**Task directions:** Give the data below again exactly as it stands. Omit the pictures.

··· Records to process

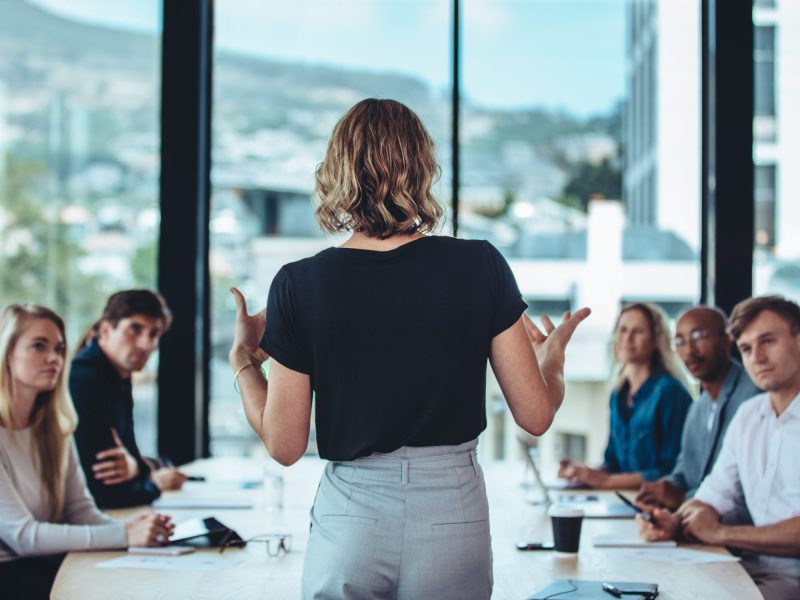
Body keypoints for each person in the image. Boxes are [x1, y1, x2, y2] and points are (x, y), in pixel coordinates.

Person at [229, 98, 590, 600]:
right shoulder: (479, 265)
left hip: (351, 517)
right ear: (421, 168)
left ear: (336, 171)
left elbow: (285, 444)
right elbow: (535, 415)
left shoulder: (299, 283)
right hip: (452, 510)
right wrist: (551, 360)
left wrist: (245, 362)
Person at [0, 304, 173, 600]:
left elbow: (81, 511)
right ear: (6, 350)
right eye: (39, 346)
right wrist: (124, 535)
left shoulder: (54, 430)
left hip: (48, 564)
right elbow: (24, 537)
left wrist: (135, 529)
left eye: (59, 348)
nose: (54, 358)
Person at [637, 295, 800, 600]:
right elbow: (713, 495)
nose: (757, 358)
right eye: (747, 348)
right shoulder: (749, 415)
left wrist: (721, 533)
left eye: (768, 342)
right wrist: (675, 522)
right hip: (745, 569)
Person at [71, 290, 186, 509]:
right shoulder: (85, 379)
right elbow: (105, 491)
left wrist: (138, 467)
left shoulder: (118, 377)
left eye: (154, 334)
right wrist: (154, 482)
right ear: (106, 329)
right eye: (135, 329)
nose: (146, 344)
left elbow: (130, 456)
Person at [636, 307, 760, 510]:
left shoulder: (754, 396)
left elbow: (741, 488)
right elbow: (683, 471)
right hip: (693, 521)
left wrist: (683, 498)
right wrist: (666, 487)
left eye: (699, 336)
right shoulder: (697, 408)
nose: (689, 350)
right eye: (680, 341)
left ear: (727, 339)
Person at [559, 303, 692, 489]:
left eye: (638, 331)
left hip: (656, 505)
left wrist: (605, 481)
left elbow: (671, 471)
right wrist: (584, 473)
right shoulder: (618, 394)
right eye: (622, 330)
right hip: (621, 499)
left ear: (655, 340)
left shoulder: (671, 392)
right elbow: (611, 463)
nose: (627, 338)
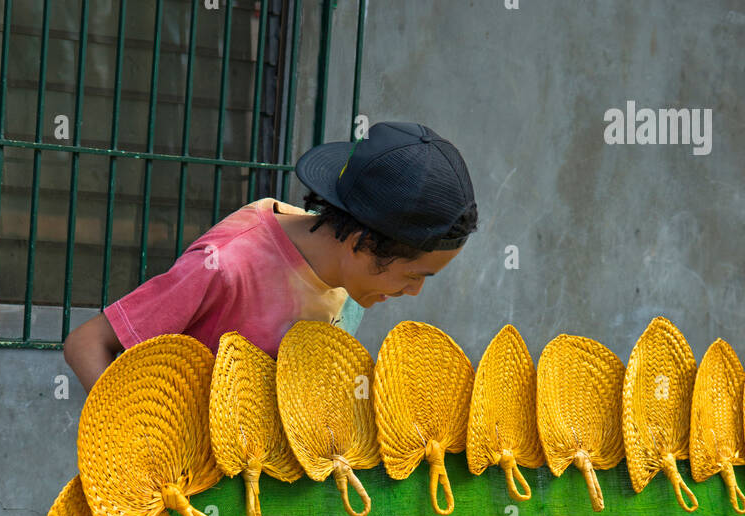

······

**Reply:**
Body keypoints for each person in the image. Boxes are [x1, y1, x2, y2] and points are (x, y), in pixel coordinates.

Person at [229, 98, 590, 600]:
right shoulder: (479, 265)
left hip: (351, 517)
right ear: (421, 168)
left ear: (336, 171)
left elbow: (285, 444)
right elbow: (535, 415)
left shoulder: (299, 283)
right hip: (452, 510)
right wrist: (551, 360)
left wrist: (245, 362)
Person at [0, 304, 173, 600]:
left elbow: (81, 511)
right ear: (6, 350)
right eye: (39, 346)
right wrist: (124, 535)
left shoulder: (54, 430)
left hip: (48, 564)
right elbow: (24, 537)
left wrist: (135, 529)
left eye: (59, 348)
nose: (54, 358)
Person at [637, 295, 800, 600]:
right elbow: (713, 495)
nose: (757, 358)
right eye: (747, 348)
right shoulder: (749, 415)
left wrist: (721, 533)
left eye: (768, 342)
right wrist: (675, 522)
right hip: (745, 569)
Person at [71, 290, 186, 509]:
right shoulder: (85, 379)
right elbow: (105, 491)
left wrist: (138, 467)
left shoulder: (118, 377)
left eye: (154, 334)
right wrist: (154, 482)
right ear: (106, 329)
right eye: (135, 329)
nose: (146, 344)
left elbow: (130, 456)
Person at [636, 307, 760, 510]:
left shoulder: (754, 396)
left elbow: (741, 488)
right elbow: (683, 471)
right hip: (693, 521)
left wrist: (683, 498)
right wrist: (666, 487)
left eye: (699, 336)
right shoulder: (697, 408)
nose: (689, 350)
right eye: (680, 341)
left ear: (727, 339)
Person at [559, 303, 692, 489]:
left eye: (638, 331)
left hip: (656, 505)
left wrist: (605, 481)
left elbow: (671, 471)
right wrist: (584, 473)
right shoulder: (618, 394)
right eye: (622, 330)
right hip: (621, 499)
left ear: (655, 340)
left shoulder: (671, 392)
right elbow: (611, 463)
nose: (627, 338)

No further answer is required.